Could you restate the whole listing below word for word, minus the pictures?

_ _ _ _

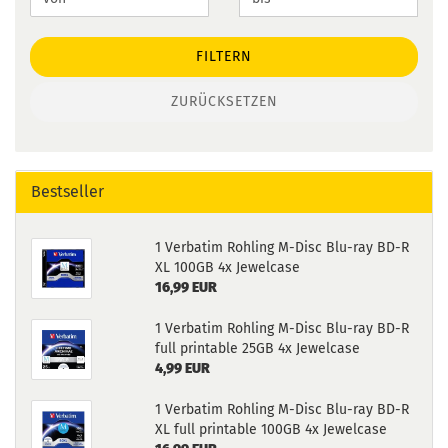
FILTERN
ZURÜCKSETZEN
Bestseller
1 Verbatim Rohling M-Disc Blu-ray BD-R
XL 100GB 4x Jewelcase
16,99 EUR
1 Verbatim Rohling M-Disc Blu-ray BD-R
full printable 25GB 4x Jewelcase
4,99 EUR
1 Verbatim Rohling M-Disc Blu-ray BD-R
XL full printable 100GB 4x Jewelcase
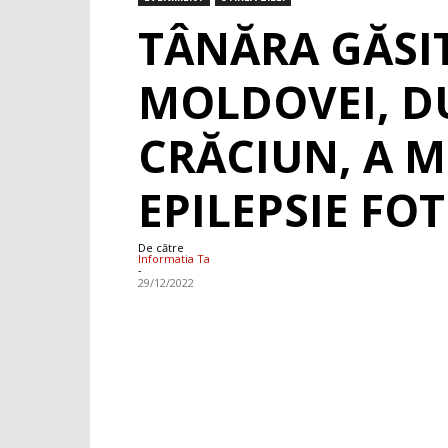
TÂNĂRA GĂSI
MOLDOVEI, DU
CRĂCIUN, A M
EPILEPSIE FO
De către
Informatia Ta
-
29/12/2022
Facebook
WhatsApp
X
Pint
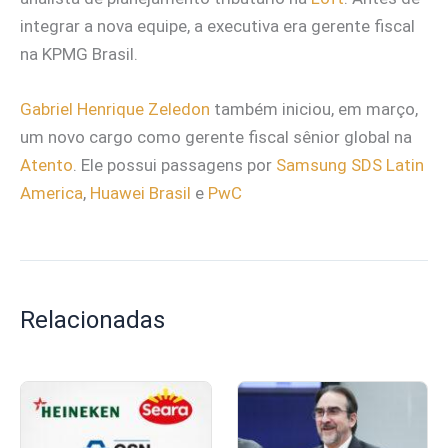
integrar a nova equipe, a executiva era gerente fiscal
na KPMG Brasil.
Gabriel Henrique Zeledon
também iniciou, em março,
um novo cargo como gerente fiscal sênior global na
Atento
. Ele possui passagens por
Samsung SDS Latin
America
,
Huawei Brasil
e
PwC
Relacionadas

_ _ _ _

WORKED SOLUTION:
FILTERN
ZURÜCKSETZEN
Bestseller
1 Verbatim Rohling M-Disc Blu-ray BD-R
XL 100GB 4x Jewelcase
16,99 EUR
1 Verbatim Rohling M-Disc Blu-ray BD-R
full printable 25GB 4x Jewelcase
4,99 EUR
1 Verbatim Rohling M-Disc Blu-ray BD-R
XL full printable 100GB 4x Jewelcase
TÂNĂRA GĂSI
MOLDOVEI, DU
CRĂCIUN, A M
EPILEPSIE FO
De către
Informatia Ta
-
29/12/2022
Facebook
WhatsApp
X
Pint
integrar a nova equipe, a executiva era gerente fiscal
na KPMG Brasil.
Gabriel Henrique Zeledon
também iniciou, em março,
um novo cargo como gerente fiscal sênior global na
Atento
. Ele possui passagens por
Samsung SDS Latin
America
,
Huawei Brasil
e
PwC
Relacionadas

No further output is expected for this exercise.